Start of INPUT DATA

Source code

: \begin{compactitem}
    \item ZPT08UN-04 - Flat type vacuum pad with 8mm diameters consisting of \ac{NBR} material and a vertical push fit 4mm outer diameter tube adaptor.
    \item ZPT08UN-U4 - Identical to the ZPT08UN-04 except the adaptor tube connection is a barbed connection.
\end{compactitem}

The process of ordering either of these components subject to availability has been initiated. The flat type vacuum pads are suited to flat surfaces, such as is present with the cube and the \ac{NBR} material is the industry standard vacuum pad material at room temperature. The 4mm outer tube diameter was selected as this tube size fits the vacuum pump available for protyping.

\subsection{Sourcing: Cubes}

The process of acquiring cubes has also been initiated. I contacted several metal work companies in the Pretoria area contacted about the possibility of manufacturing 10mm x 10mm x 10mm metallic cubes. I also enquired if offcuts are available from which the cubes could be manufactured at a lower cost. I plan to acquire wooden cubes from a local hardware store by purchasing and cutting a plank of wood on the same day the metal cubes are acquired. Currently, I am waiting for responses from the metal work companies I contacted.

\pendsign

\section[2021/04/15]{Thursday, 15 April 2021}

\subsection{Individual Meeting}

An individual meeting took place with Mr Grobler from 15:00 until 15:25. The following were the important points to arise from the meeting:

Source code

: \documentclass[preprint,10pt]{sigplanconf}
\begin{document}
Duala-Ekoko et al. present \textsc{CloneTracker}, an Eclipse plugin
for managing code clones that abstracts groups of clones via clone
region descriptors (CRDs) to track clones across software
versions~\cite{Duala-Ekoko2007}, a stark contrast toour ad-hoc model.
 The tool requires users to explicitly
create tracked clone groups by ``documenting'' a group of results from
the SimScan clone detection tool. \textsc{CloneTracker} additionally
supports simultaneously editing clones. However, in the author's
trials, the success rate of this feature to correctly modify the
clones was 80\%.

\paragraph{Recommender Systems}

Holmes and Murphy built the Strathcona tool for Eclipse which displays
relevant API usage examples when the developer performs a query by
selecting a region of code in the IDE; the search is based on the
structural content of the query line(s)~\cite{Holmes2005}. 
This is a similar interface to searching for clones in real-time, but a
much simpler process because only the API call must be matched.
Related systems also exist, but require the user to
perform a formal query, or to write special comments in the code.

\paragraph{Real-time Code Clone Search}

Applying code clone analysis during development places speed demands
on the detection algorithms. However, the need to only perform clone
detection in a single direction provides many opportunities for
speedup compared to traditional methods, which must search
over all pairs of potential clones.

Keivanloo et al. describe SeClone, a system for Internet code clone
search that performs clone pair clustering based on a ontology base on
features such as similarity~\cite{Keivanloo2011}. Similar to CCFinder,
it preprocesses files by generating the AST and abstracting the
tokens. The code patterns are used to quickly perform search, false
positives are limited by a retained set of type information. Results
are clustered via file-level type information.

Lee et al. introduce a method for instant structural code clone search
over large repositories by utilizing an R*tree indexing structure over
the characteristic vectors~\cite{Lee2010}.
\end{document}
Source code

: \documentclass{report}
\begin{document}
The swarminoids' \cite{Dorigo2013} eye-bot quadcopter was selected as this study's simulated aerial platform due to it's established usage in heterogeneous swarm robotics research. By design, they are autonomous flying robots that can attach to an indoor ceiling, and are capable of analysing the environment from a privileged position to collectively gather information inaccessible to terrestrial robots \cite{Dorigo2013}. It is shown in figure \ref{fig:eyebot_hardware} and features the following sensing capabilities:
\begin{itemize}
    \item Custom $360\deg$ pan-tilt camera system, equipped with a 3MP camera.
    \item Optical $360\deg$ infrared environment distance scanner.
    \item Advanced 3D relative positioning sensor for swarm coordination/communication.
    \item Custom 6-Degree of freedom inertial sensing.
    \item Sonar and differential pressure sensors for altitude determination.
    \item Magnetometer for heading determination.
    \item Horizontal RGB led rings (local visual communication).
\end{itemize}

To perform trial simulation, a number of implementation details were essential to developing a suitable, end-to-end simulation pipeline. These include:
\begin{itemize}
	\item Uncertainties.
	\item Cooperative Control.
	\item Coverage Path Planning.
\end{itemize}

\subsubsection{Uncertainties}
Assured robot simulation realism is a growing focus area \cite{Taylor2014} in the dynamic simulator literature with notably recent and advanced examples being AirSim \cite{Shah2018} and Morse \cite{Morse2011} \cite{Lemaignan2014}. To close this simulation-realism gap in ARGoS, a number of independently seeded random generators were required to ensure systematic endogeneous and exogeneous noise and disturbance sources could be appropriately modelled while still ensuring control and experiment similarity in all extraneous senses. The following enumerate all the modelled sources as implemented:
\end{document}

End of INPUT DATA

REQUIRED WORK
Quote all of the entries exactly as they appear.

ANSWER BOX
Source code

: \begin{compactitem}
    \item ZPT08UN-04 - Flat type vacuum pad with 8mm diameters consisting of \ac{NBR} material and a vertical push fit 4mm outer diameter tube adaptor.
    \item ZPT08UN-U4 - Identical to the ZPT08UN-04 except the adaptor tube connection is a barbed connection.
\end{compactitem}

The process of ordering either of these components subject to availability has been initiated. The flat type vacuum pads are suited to flat surfaces, such as is present with the cube and the \ac{NBR} material is the industry standard vacuum pad material at room temperature. The 4mm outer tube diameter was selected as this tube size fits the vacuum pump available for protyping.

\subsection{Sourcing: Cubes}

The process of acquiring cubes has also been initiated. I contacted several metal work companies in the Pretoria area contacted about the possibility of manufacturing 10mm x 10mm x 10mm metallic cubes. I also enquired if offcuts are available from which the cubes could be manufactured at a lower cost. I plan to acquire wooden cubes from a local hardware store by purchasing and cutting a plank of wood on the same day the metal cubes are acquired. Currently, I am waiting for responses from the metal work companies I contacted.

\pendsign

\section[2021/04/15]{Thursday, 15 April 2021}

\subsection{Individual Meeting}

An individual meeting took place with Mr Grobler from 15:00 until 15:25. The following were the important points to arise from the meeting:

Source code

: \documentclass[preprint,10pt]{sigplanconf}
\begin{document}
Duala-Ekoko et al. present \textsc{CloneTracker}, an Eclipse plugin
for managing code clones that abstracts groups of clones via clone
region descriptors (CRDs) to track clones across software
versions~\cite{Duala-Ekoko2007}, a stark contrast toour ad-hoc model.
 The tool requires users to explicitly
create tracked clone groups by ``documenting'' a group of results from
the SimScan clone detection tool. \textsc{CloneTracker} additionally
supports simultaneously editing clones. However, in the author's
trials, the success rate of this feature to correctly modify the
clones was 80\%.

\paragraph{Recommender Systems}

Holmes and Murphy built the Strathcona tool for Eclipse which displays
relevant API usage examples when the developer performs a query by
selecting a region of code in the IDE; the search is based on the
structural content of the query line(s)~\cite{Holmes2005}. 
This is a similar interface to searching for clones in real-time, but a
much simpler process because only the API call must be matched.
Related systems also exist, but require the user to
perform a formal query, or to write special comments in the code.

\paragraph{Real-time Code Clone Search}

Applying code clone analysis during development places speed demands
on the detection algorithms. However, the need to only perform clone
detection in a single direction provides many opportunities for
speedup compared to traditional methods, which must search
over all pairs of potential clones.

Keivanloo et al. describe SeClone, a system for Internet code clone
search that performs clone pair clustering based on a ontology base on
features such as similarity~\cite{Keivanloo2011}. Similar to CCFinder,
it preprocesses files by generating the AST and abstracting the
tokens. The code patterns are used to quickly perform search, false
positives are limited by a retained set of type information. Results
are clustered via file-level type information.

Lee et al. introduce a method for instant structural code clone search
over large repositories by utilizing an R*tree indexing structure over
the characteristic vectors~\cite{Lee2010}.
\end{document}
Source code

: \documentclass{report}
\begin{document}
The swarminoids' \cite{Dorigo2013} eye-bot quadcopter was selected as this study's simulated aerial platform due to it's established usage in heterogeneous swarm robotics research. By design, they are autonomous flying robots that can attach to an indoor ceiling, and are capable of analysing the environment from a privileged position to collectively gather information inaccessible to terrestrial robots \cite{Dorigo2013}. It is shown in figure \ref{fig:eyebot_hardware} and features the following sensing capabilities:
\begin{itemize}
    \item Custom $360\deg$ pan-tilt camera system, equipped with a 3MP camera.
    \item Optical $360\deg$ infrared environment distance scanner.
    \item Advanced 3D relative positioning sensor for swarm coordination/communication.
    \item Custom 6-Degree of freedom inertial sensing.
    \item Sonar and differential pressure sensors for altitude determination.
    \item Magnetometer for heading determination.
    \item Horizontal RGB led rings (local visual communication).
\end{itemize}

To perform trial simulation, a number of implementation details were essential to developing a suitable, end-to-end simulation pipeline. These include:
\begin{itemize}
	\item Uncertainties.
	\item Cooperative Control.
	\item Coverage Path Planning.
\end{itemize}

\subsubsection{Uncertainties}
Assured robot simulation realism is a growing focus area \cite{Taylor2014} in the dynamic simulator literature with notably recent and advanced examples being AirSim \cite{Shah2018} and Morse \cite{Morse2011} \cite{Lemaignan2014}. To close this simulation-realism gap in ARGoS, a number of independently seeded random generators were required to ensure systematic endogeneous and exogeneous noise and disturbance sources could be appropriately modelled while still ensuring control and experiment similarity in all extraneous senses. The following enumerate all the modelled sources as implemented:
\end{document}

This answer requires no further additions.